What do you do with a barn find after it’s been found? That’s the question many restorers ask when they bring a car out of lengthy storage and start working on it. Do you tear into it and fix everything all at once or do you gently give it just what it needs?
Let’s say you drag the car home, find the engine is free and get it running. Do you just drive it or do you start replacing hoses, rebuilding carburetors, rebuild the starter and generator and assume that the old fuel pump won’t work very well with modern gas? If the old exhaust system is rusty, but intact, do you leave it on the car or pull it off and buy a new one?
We know of a hobbyist who had a beautiful ’39 Buick that he bought in Brooklyn, N.Y. The car had been used gently by two women, then put into storage. Our friend bought it for a rather attractive price and went to pick it up. It wasn’t running, so he put fuel in, installed a battery and gave the car a push with a modern vehicle. The Buick fired up and we don’t think he ever did another thing to it except wash it.

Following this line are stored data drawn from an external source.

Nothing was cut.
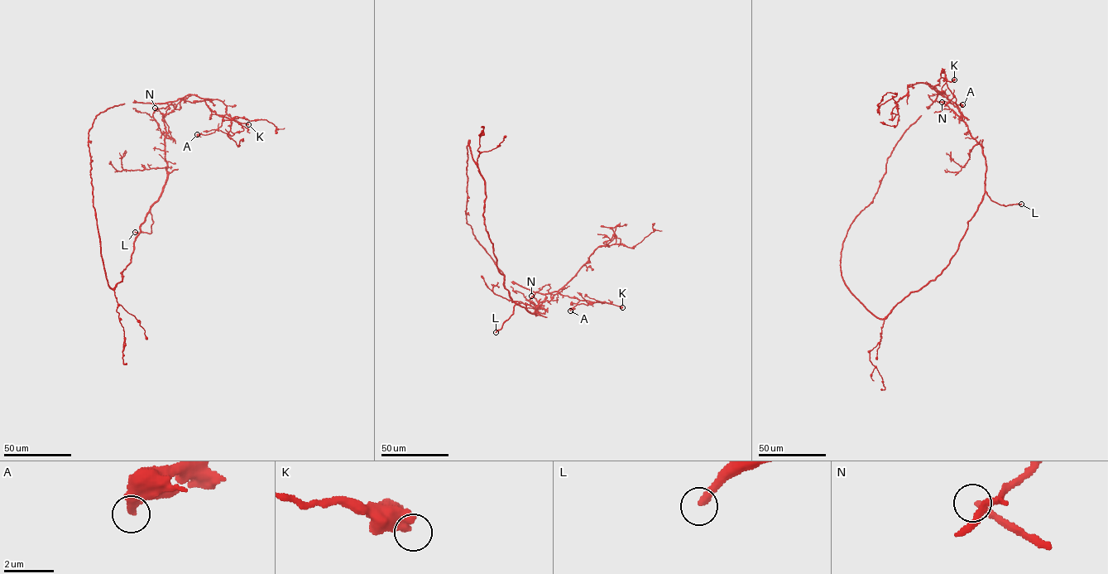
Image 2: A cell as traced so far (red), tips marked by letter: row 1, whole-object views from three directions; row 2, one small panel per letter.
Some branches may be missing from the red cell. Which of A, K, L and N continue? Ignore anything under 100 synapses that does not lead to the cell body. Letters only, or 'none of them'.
L

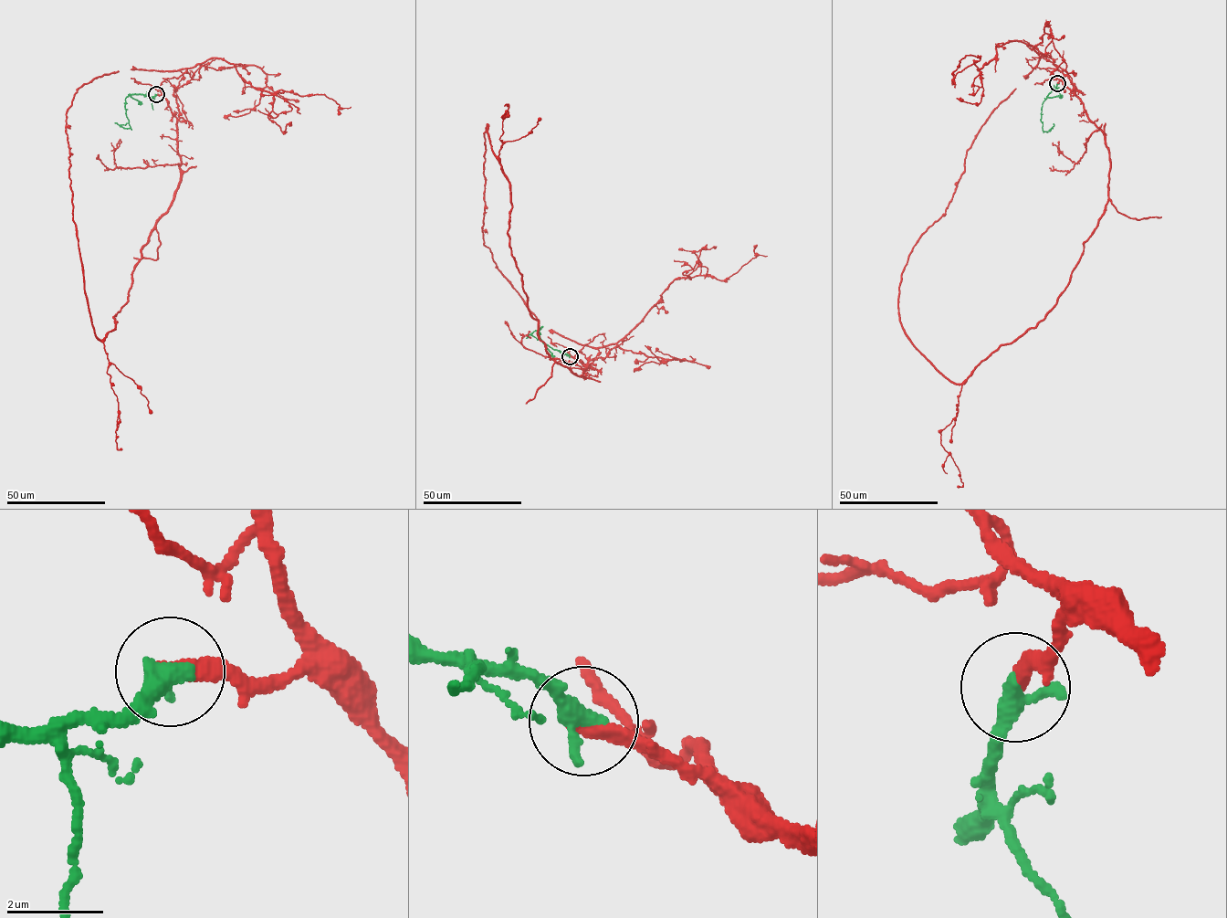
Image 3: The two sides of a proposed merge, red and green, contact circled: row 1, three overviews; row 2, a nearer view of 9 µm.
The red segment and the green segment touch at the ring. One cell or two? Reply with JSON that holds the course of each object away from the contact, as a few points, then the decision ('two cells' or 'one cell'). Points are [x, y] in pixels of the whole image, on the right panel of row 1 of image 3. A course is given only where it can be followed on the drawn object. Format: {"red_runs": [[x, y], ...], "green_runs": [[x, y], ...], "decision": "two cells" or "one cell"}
{"red_runs": [[1057, 83], [1103, 132], [1108, 200], [1043, 319], [959, 384], [905, 332], [901, 273], [1016, 89]], "green_runs": [[1057, 83], [1043, 101], [1041, 113], [1043, 130], [1047, 132], [1053, 123]], "decision": "one cell"}

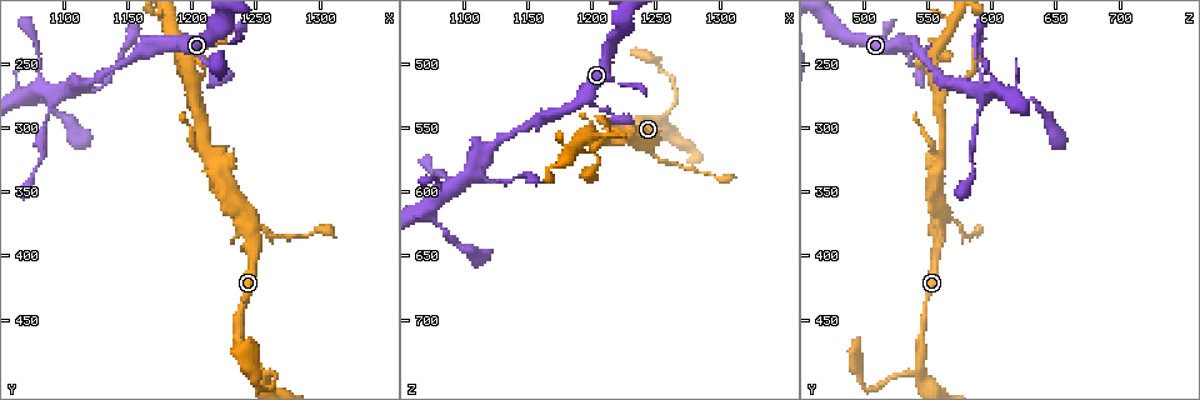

Today there are dozens of books on the market about so-called barn find cars. They tell you how this car or that truck was found languishing in a pig pen or a henhouse. However, there are no books that tell you what to do with a barn find after it’s found. Apparently, you’re not supposed to worry about that if you happen upon your own barn find. We’d like to see the book that follows up the finding of a car; the one that tells you the best way to make a “Survivor” last even longer. I’ll bet the author of such a guide would sell a million copies.